Bilan

Les exportations d'armes ont ralenti en 2013

Du matériel de guerre pour une valeur totale de 461,2 millions de francs a été vendu à d'autres pays, soit un recul de 239,2 millions de francs par rapport à 2012.

Un recul des exportations a également été constaté dans le domaine des "biens militaires spécifiques", des équipements qui ne sont pas utilisés directement pour le combat.

Crédits: Keystone

La Suisse a exporté moins de matériel de guerre l'an dernier. Des armes, des munitions et autres équipements pour une valeur totale de 461,2 millions de francs ont été vendus à d'autres pays, soit un recul de 239,2 millions de francs par rapport à 2012. Les exportations des "biens militaires spécifiques" ont également diminué.

Cette forte baisse avait déjà été annoncée dans le courant de l'année 2013. Devant cette situation difficile pour l'industrie de l'armement, le Conseil des Etats a discuté en automne d'un assouplissement des règles encadrant l'exportation du matériel de guerre.

Ce recul des exportations inquiète le Cercle de travail sécurité et techniques de défense (cstd), qui demande vendredi dans un communiqué un ajustement des règlements d'exportations sur les normes des "partenaires européens".

PRINCIPAUX CLIENTS OCCIDENTAUX

Une telle modification n'aurait cependant aucun effet pour les principaux acheteurs d'armes suisses. Comme l'année précédente, l'Allemagne a été le plus gros client (123,5 millions de francs), selon des chiffres fournis vendredi par l'Administration fédérale des douanes (AFD). En 2012, le pays voisin s'est porté acquéreur de matériel suisse pour près de 246 millions, un montant deux fois plus élevé qu'en 2013.

Parmi les autres clients importants figurent l'Italie (58,9 millions), les Etats-Unis (43,8 millions), le Royaume-Uni (38,1 millions) et la France (27,5 millions de francs).

Les Emirats Arabes Unis, à qui la Suisse a livré 21 avions d'entraînement entre 2011 et 2012, font aussi partie des meilleurs clients (10,1 millions de francs). En 2012, le petit pays s'était signalé en important des armes suisses pour plus de 132 millions de francs.

LIVRAISONS CRITIQUÉES

Son grand voisin l'Arabie Saoudite devient ainsi le plus grand demandeur de la péninsule (21,9 millions de francs). Les exportations en direction du royaume wahhabite ne devraient pas être autorisées selon les lois actuelles. Toutefois, il est possible de vendre des pièces de rechange pour du matériel exporté avant l'interdiction.
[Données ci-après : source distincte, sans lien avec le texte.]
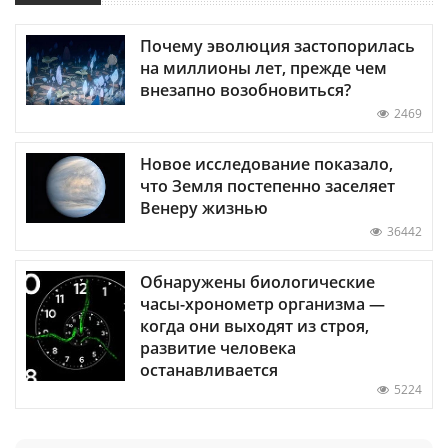
Почему эволюция застопорилась
на миллионы лет, прежде чем
внезапно возобновиться?
2469
Новое исследование показало,
что Земля постепенно заселяет
Венеру жизнью
36442
Обнаружены биологические
часы-хронометр организма —
когда они выходят из строя,
развитие человека
останавливается
5224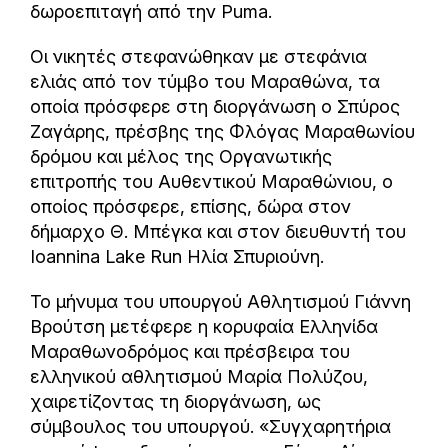
δωροεπιταγή από την Puma.
Οι νικητές στεφανώθηκαν με στεφάνια
ελιάς από τον τύμβο του Μαραθώνα, τα
οποία πρόσφερε στη διοργάνωση ο Σπύρος
Ζαγάρης, πρέσβης της Φλόγας Μαραθωνίου
δρόμου και μέλος της Οργανωτικής
επιτροπής του Αυθεντικού Μαραθώνιου, ο
οποίος πρόσφερε, επίσης, δώρα στον
δήμαρχο Θ. Μπέγκα και στον διευθυντή του
Ioannina Lake Run Ηλία Σπυριούνη.
Το μήνυμα του υπουργού Αθλητισμού Γιάννη
Βρούτση μετέφερε η κορυφαία Ελληνίδα
Μαραθωνοδρόμος και πρέσβειρα του
ελληνικού αθλητισμού Μαρία Πολύζου,
χαιρετίζοντας τη διοργάνωση, ως
σύμβουλος του υπουργού. «Συγχαρητήρια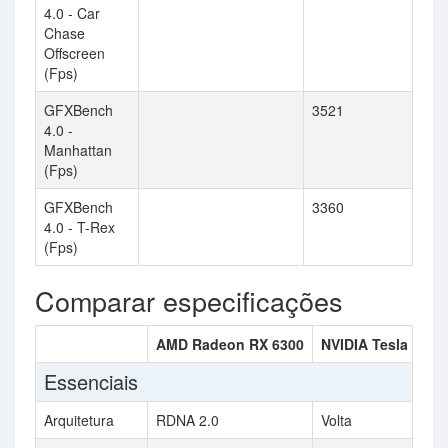
4.0 - Car
Chase
Offscreen
(Fps)
GFXBench
3521
4.0 -
Manhattan
(Fps)
GFXBench
3360
4.0 - T-Rex
(Fps)
Comparar especificações
AMD Radeon RX 6300
NVIDIA Tesla V100
Essenciais
Arquitetura
RDNA 2.0
Volta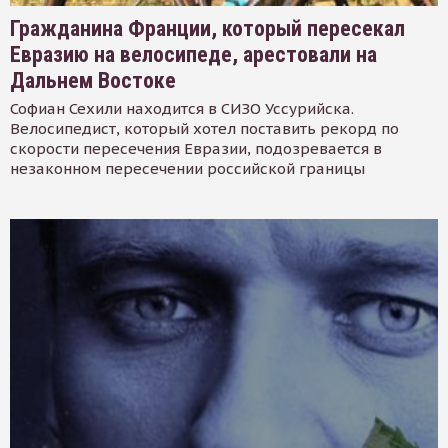
Гражданина Франции, который пересекал
Евразию на велосипеде, арестовали на
Дальнем Востоке
Софиан Сехили находится в СИЗО Уссурийска.
Велосипедист, который хотел поставить рекорд по
скорости пересечения Евразии, подозревается в
незаконном пересечении российской границы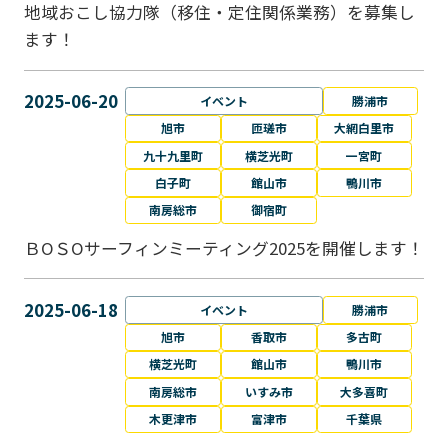
地域おこし協力隊（移住・定住関係業務）を募集し
ます！
2025-06-20
イベント
勝浦市
旭市
匝瑳市
大網白里市
九十九里町
横芝光町
一宮町
白子町
館山市
鴨川市
南房総市
御宿町
ＢОＳОサーフィンミーティング2025を開催します！
2025-06-18
イベント
勝浦市
旭市
香取市
多古町
横芝光町
館山市
鴨川市
南房総市
いすみ市
大多喜町
木更津市
富津市
千葉県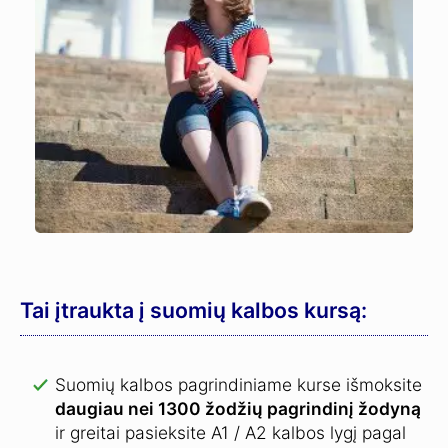
Tai įtraukta į suomių kalbos kursą:
Suomių kalbos pagrindiniame kurse išmoksite
daugiau nei 1300 žodžių pagrindinį žodyną
ir greitai pasieksite A1 / A2 kalbos lygį pagal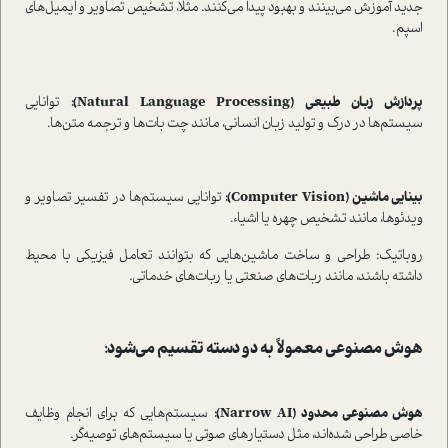
جدید آموزش می‌بینند و بهبود پیدا می‌کنند. مثلا، تشخیص تصاویر و ایمیل‌های
اسپم.
پردازش زبان طبیعی (Natural Language Processing):
توانایی
سیستم‌ها در درک و تولید زبان انسانی، مانند چت بات‌ها و ترجمه متن‌ها.
بینایی ماشین (Computer Vision):
توانایی سیستم‌ها در تفسیر تصاویر و
ویدئوها، مانند تشخیص چهره یا اشیاء.
روباتیک: طراحی و ساخت ماشین‌هایی که بتوانند تعامل فیزیکی با محیط
داشته باشند، مانند ربات‌های صنعتی یا ربات‌های خدماتی.
هوش مصنوعی معمولاً به دو دسته تقسیم می‌شود:
هوش مصنوعی محدود (Narrow AI):
سیستم‌هایی که برای انجام وظایف
خاصی طراحی شده‌اند، مثل دستیارهای صوتی یا سیستم‌های توصیه‌گر.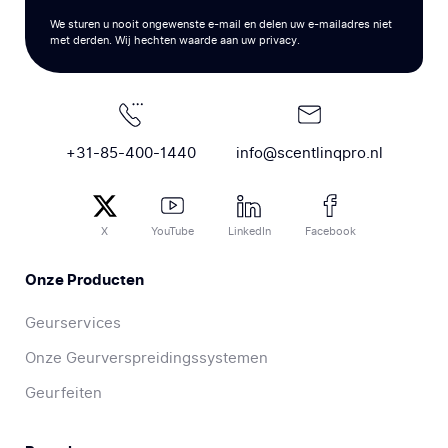
We sturen u nooit ongewenste e-mail en delen uw e-mailadres niet
met derden. Wij hechten waarde aan uw privacy.
+31-85-400-1440
info@scentlinqpro.nl
X
YouTube
LinkedIn
Facebook
Onze Producten
Geurservices
Onze Geurverspreidingssystemen
Geurfeiten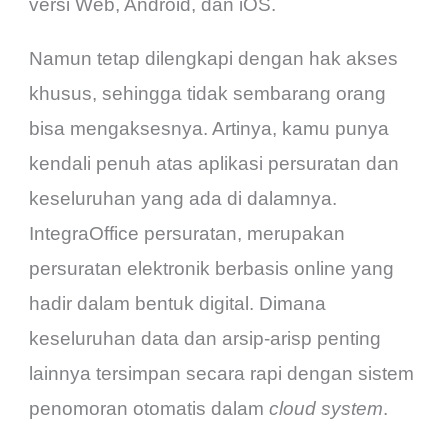
versi Web, Android, dan iOS.
Namun tetap dilengkapi dengan hak akses
khusus, sehingga tidak sembarang orang
bisa mengaksesnya. Artinya, kamu punya
kendali penuh atas aplikasi persuratan dan
keseluruhan yang ada di dalamnya.
IntegraOffice persuratan, merupakan
persuratan elektronik berbasis online yang
hadir dalam bentuk digital. Dimana
keseluruhan data dan arsip-arisp penting
lainnya tersimpan secara rapi dengan sistem
penomoran otomatis dalam
cloud system
.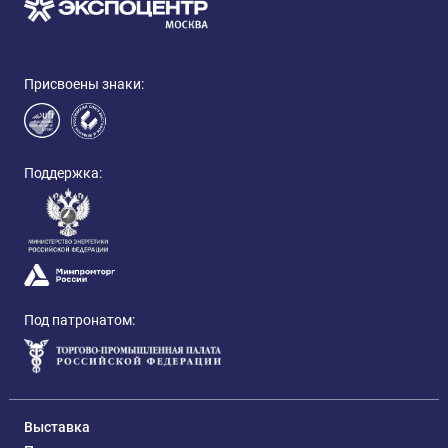
Присвоены знаки:
Поддержка:
Под патронатом:
Выставка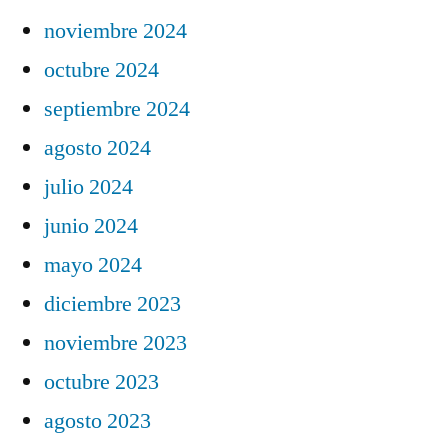
noviembre 2024
octubre 2024
septiembre 2024
agosto 2024
julio 2024
junio 2024
mayo 2024
diciembre 2023
noviembre 2023
octubre 2023
agosto 2023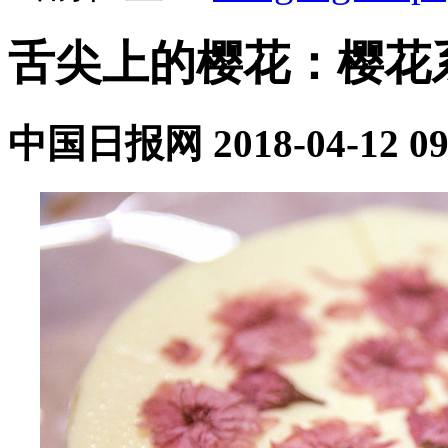
舌尖上的樱花：樱花
中国日报网
2018-04-12 09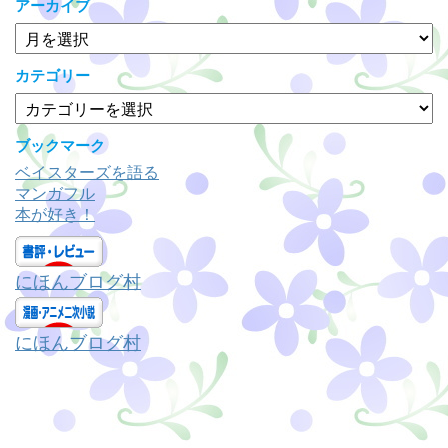
アーカイブ
ア
ー
カ
カテゴリー
イ
カ
ブ
テ
ゴ
ブックマーク
リ
ベイスターズを語る
ー
マンガフル
本が好き！
にほんブログ村
にほんブログ村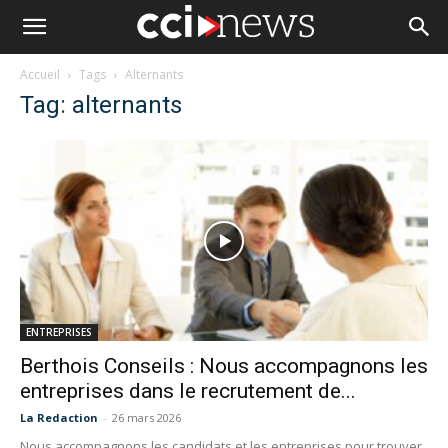
Accueil
Tags
Alternants
Tag: alternants
ENTREPRISES
Berthois Conseils : Nous accompagnons les
entreprises dans le recrutement de...
La Redaction
-
26 mars 2026
Nous accompagnons les candidats et les entreprises pour trouver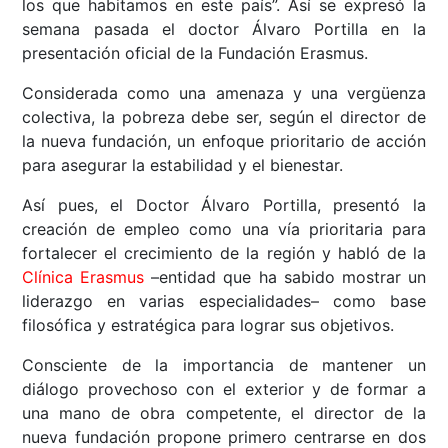
los que habitamos en este país”. Así se expresó la
semana pasada el doctor Álvaro Portilla en la
presentación oficial de la Fundación Erasmus.
Considerada como una amenaza y una vergüenza
colectiva, la pobreza debe ser, según el director de
la nueva fundación, un enfoque prioritario de acción
para asegurar la estabilidad y el bienestar.
Así pues, el Doctor Álvaro Portilla, presentó la
creación de empleo como una vía prioritaria para
fortalecer el crecimiento de la región y habló de la
Clínica Erasmus
–entidad que ha sabido mostrar un
liderazgo en varias especialidades– como base
filosófica y estratégica para lograr sus objetivos.
Consciente de la importancia de mantener un
diálogo provechoso con el exterior y de formar a
una mano de obra competente, el director de la
nueva fundación propone primero centrarse en dos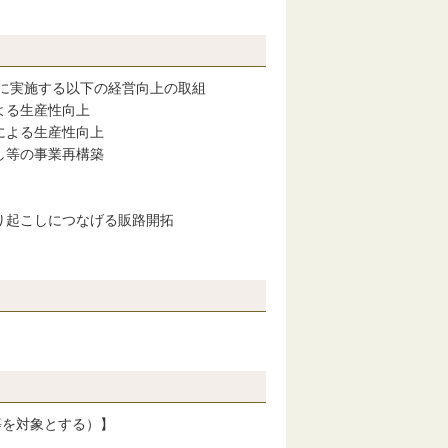
に実施する以下の経営向上の取組
よる生産性向上
による生産性向上
し等の事業再構築
り起こしにつなげる販路開拓
を対象とする）】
Ces exportations en direction de l'Arabie Saoudite ne sont pas du goût du Groupement pour une Suisse sans armée (GSsA), qui relève vendredi que la monarchie du Golfe ne respecte pas les droits de l'homme et qu'elle fournit des armes en Syrie.

Dans le détail, 34,4% des livraisons effectuées étaient constituées de munitions et de leurs composants pour armes de tout calibre et 16,1% de matériel de conduite de tir, selon un communiqué du Secrétariat d'Etat à l'économie (SECO) diffusé vendredi. Les armes de tout calibre ont constitué 15% des exportations, contre 13,9% pour les véhicules blindés et leurs composants et 7,9% pour les aéronefs et leurs matériels. Cinq autres catégories représentent les 13,1% restants.

Avec 2274 requêtes, le nombre de nouvelles demandes d'exportations soumises au SECO a légèrement diminué en 2013. Parmi elles, 2261 demandes, pour une valeur de 2,1 milliards de francs, ont été autorisées. Neuf demandes ont été annulées, et quatre ont été refusées. Ces refus concernaient "principalement" des pays du Moyen-Orient, a précisé le SECO.

BIENS MILITAIRES SPÉCIFIQUES

Un recul des exportations a également été constaté dans le domaine des "biens militaires spécifiques". Il s'agit d'équipements qui ne sont pas utilisés directement pour le combat et ne sont donc pas considérés comme du matériel de guerre.

Alors que les ventes dans ce domaine se chiffraient à 2,4 milliards de francs en 2011 et 1,1 milliard de francs en 2012, elles se montent à 405 millions de francs en 2013. "Les ventes d'avions d'entraînement Pilatus à l'Inde et à l'Arabie saoudite avaient fait nettement augmenter ces chiffres", a expliqué à l'ats Simon Plüss, responsable de la section contrôle des exportations/matériel de guerre auprès du SECO.

L'Inde (170 millions de francs), le Pakistan (79 millions), les Etats-Unis (36 millions) et le Canada (33 millions) sont les plus importants clients. M. Plüss a précisé que le SECO a procédé à des contrôles dans "un pays asiatique" afin de s'assurer que le matériel exporté ne soit pas réexporté dans un autre pays.